Edytowany przez Beata_M91 9 listopada 2019, 20:01
9 listopada 2019, 20:31
Poważnie, bo wyobraź sobie Kochana, że nie jadłam w ubiegłym roku nawet na swoje urodziny nic.. I ogólnie jak chodziłam gdzieś do kogoś, to też nic.. Albo zabieralam z domu swój jogurt.. I chciałabym to zmienić, tzn iść na imprezę i zjeść kawalek tortu bez wyrzutów sumienia i strachu.. No i zbliżają się święta, chciałabym swobodnie coś zjeść, co kojarzy mi się z tym najpiękniejszym okresem w roku...
no to idź i zjedz, nie czekaj na święta a nie tu jeczysz i męczysz. Rozumiem że choroba, ciężka sytuacja z ojcem itd, ale nie ty jedna jedyna.
17 listopada 2019, 16:09
Waga strasznie skacze... Waha się między 34,5 - 35,5...
Ograniczyć ćwiczenia?
24 listopada 2019, 21:34
Zwiększam dalej, bo waga się zatrzymała na 35 kg...

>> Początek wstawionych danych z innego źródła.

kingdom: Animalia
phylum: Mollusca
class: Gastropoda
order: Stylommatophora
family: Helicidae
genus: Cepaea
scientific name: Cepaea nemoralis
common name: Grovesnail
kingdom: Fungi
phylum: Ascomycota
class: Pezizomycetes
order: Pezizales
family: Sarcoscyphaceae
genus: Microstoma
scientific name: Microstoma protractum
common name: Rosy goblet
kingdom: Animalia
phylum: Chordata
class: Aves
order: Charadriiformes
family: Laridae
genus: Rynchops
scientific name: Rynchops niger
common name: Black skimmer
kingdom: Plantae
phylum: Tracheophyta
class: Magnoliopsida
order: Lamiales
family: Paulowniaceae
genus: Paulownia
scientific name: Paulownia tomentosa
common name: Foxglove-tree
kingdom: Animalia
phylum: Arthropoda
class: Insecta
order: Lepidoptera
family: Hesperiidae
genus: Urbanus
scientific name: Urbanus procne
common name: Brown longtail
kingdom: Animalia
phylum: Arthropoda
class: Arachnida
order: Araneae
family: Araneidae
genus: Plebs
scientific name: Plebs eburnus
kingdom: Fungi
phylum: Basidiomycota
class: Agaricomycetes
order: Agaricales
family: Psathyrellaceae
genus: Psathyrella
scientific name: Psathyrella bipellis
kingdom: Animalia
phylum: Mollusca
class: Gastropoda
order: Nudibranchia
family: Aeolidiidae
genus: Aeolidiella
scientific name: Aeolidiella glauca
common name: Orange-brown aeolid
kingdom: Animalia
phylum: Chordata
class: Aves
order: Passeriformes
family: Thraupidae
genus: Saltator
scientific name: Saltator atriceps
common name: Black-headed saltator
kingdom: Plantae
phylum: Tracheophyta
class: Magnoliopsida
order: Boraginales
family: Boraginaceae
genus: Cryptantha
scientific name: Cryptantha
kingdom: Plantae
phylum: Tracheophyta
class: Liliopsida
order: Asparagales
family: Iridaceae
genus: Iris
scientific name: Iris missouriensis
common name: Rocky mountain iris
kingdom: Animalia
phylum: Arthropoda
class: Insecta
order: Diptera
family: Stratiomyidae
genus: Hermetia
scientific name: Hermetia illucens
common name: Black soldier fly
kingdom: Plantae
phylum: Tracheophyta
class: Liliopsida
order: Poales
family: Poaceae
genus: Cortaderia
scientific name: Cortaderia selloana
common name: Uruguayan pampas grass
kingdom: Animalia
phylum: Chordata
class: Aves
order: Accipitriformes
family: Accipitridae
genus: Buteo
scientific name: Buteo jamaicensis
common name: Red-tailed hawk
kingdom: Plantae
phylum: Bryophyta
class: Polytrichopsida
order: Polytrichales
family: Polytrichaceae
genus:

Mogę prosić o pomoc w wyliczeniu, ile mam spożywać kalorii? Chcę powoli przybierać na wadze, więc powyżej CPM...
Wzrost - 158
Waga - 35 kg
Aktywność- 30 minut rowerka stacjonarnego, spacer szybszym tempem około 60-90 minut, poza tym podstawowe obowiązki domowe takie jak sprzątanie, gotowanie
25 listopada 2019, 09:18
Nie wiem skąd ty masz siłę na tyle aktywności fizycznej ważąc tak mało przy twoim wzroście. Kiedyś też chorowałam, ważyłam podobnie do Ciebie, mam wzrost 162cm i psychiatra nie pozwolił mi w ogóle się ruszać. Jedyny spacer bardzo wolnym tempem z 10 min maksymalnie. Miałam zwolnienie lekarskie i musialam siedziec w fotelu i jeść, było to męczące, bo odczuwałam to jako jakąś 'karę' ale z drugiej strony miałam mega motywacje, że czym szybciej przytyje, tym szybciej wyzdrowieje i będę znów mogla wrócić na siłownie i robić treningi. Byłam cały czas pod kontrolą rodziców, bo nie byłam wtedy jeszcze pełnoletnia. Dietę mi układała moja psychiatra i tyłam od 0,5kg-1kg na tydzień bez żadnego ruchu. Lepiej ograniczyć aktywność fizyczną jeśli chcesz wyzdrowieć, jeśli Ci zależy, ja na twoim miejscu bym teraz sobie to odpuściła, bo nigdy nie wyjdziesz z anoreksji. Ja na szczęście mam już to za sobą i bardzo się cieszę że dałam się ratować jeszcze w porę zanim by było ze mną za późno.